Just as the symbols of Gilgamesh, Baal, and Adonis recur—reinterpreted through embroidery, sculpture, and art—Tarazi’s painting redefines identity through visual order. It tells us that identity is not a slogan, but a network of relations and symbols that shape our way of seeing and thinking—and therein lies its modernity and aesthetic truth. Color, in this painting, is not secondary but a metaphysical language. The aqua-green hue evokes the spring of life, the fertility and rebirth of Adonis, and Baal, lord of rain. Yet it is also an intellectual color, calm and balanced, suggesting scientific inquiry—as though the artist sought to unite mythic intuition with analytic reason. Each tonal shade is like a note in a quiet melody: a watery geometry of memory. Through it, we perceive how meaning can live in color as it lives in words, and how a painting can become a small temple of harmony in a chaotic world.

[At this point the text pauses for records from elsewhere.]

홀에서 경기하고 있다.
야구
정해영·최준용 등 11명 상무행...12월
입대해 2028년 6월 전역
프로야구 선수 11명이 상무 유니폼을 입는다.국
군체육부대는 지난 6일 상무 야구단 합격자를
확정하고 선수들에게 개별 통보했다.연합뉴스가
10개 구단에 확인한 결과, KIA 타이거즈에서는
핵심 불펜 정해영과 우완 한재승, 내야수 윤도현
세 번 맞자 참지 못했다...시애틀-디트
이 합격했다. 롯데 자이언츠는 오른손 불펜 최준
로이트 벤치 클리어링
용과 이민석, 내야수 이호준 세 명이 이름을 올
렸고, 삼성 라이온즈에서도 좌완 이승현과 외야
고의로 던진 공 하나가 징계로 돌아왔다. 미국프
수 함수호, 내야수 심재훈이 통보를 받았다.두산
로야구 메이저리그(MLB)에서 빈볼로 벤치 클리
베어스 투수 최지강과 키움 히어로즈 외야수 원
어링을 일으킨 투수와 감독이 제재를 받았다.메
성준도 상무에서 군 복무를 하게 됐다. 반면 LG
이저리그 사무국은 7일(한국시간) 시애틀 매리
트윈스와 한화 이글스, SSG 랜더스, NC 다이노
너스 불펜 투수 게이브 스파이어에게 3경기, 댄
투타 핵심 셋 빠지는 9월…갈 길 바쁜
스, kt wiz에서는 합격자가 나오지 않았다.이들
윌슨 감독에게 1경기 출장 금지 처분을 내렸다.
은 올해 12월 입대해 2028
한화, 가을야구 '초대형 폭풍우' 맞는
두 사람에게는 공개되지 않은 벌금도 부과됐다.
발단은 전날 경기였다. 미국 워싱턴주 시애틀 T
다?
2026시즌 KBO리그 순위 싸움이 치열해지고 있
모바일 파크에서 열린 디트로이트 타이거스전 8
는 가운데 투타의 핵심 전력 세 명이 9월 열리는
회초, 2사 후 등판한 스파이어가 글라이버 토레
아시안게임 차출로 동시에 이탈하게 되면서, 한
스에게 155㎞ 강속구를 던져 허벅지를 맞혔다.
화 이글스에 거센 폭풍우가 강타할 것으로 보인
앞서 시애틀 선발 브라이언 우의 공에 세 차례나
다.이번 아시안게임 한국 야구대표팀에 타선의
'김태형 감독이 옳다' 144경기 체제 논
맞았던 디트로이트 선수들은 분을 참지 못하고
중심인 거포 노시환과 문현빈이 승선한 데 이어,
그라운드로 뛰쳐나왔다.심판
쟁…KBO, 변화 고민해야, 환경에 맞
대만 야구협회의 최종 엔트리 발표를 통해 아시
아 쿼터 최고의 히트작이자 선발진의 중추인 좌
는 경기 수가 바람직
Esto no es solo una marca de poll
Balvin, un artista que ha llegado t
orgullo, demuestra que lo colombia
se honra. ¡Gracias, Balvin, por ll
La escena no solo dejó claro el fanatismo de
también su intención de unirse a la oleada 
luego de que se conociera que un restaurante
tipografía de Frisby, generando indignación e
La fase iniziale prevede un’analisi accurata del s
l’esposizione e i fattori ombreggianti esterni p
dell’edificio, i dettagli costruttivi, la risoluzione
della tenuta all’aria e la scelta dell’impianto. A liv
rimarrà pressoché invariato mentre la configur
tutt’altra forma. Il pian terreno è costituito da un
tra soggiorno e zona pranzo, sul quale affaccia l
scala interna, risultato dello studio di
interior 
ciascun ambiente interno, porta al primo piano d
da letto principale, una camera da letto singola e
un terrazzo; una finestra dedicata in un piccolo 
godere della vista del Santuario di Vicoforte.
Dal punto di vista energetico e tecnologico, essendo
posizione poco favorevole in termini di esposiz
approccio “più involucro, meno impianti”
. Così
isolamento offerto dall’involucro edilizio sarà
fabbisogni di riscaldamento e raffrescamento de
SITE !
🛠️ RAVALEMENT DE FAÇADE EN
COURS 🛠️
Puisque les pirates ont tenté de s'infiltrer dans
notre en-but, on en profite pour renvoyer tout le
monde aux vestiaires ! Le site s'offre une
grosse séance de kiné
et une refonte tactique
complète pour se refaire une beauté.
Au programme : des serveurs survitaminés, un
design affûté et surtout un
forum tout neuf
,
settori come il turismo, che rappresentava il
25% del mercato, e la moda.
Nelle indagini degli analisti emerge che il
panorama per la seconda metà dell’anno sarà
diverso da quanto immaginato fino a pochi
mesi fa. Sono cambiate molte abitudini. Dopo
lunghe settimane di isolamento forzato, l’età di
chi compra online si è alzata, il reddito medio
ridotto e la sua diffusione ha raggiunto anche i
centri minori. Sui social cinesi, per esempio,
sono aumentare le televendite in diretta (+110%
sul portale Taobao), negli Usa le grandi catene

If mythology studies the structure of ancient tales, this exhibition presents what might be called the science of visual mythology—the study of how old symbols transform into modern visual forms. Tarazi’s brilliant painting—without exaggeration—is a model of this process: a myth without gods, death, or resurrection, yet containing within its geometric relations the same cosmic meaning. Here, art is not a recollection of the past but a reactivation of the symbol in a new space. It is a philosophical act, reminding us that the symbol is the only language understood equally by past and future, for it belongs to structure, not to event. So, perhaps myth does not die—it only changes its material.

In the light of “Our Identity and Symbols,” we may say that this painting represents the final stage in the evolution of the symbol in our culture—from mythic carving to folk weaving, from ornamentation to abstraction, from form to idea. It embodies the notion that human beings, no matter how their tools change, still seek meaning through form, and immortality through order. What Gilgamesh did through his quest for eternal life, the painting does today through its question of the structure of beauty and knowledge.

It does not explain the myth—it lives it in a new language. As we look at it, we see the world’s memory re-engineered: each line a thread of myth’s fabric, each color a shadow of ancient consciousness, each square a living cell of identity still pulsing within us.

In conclusion, Tarazi’s painting is not merely an aesthetic piece in an exhibition—it is a visual manifesto of human consciousness in this region. It tells us that the symbols that forged our myths still work within us, no longer needing temples or gods but precise geometry and silent color to restore our capacity for contemplation. This is the essence of Gebran Tarazi’s painting in the “Our Identity and Symbols” exhibition at Nabu Museum in Northern Lebanon: to show that art is not just the memory of myth, but its intellectual continuation, and that identity is not fixed in history, but moves with it like an eternal geometric rhythm.

Thus, the painting becomes more than an abstract surface hanging on a wall—it becomes a map of the ancient soul, redrawn through modern intellect: a union between Gilgamesh, seeker of immortality, and the contemporary artist, seeker of meaning in form, both achieving immortality and life within this painting—whose cells renew themselves each time we gaze upon it.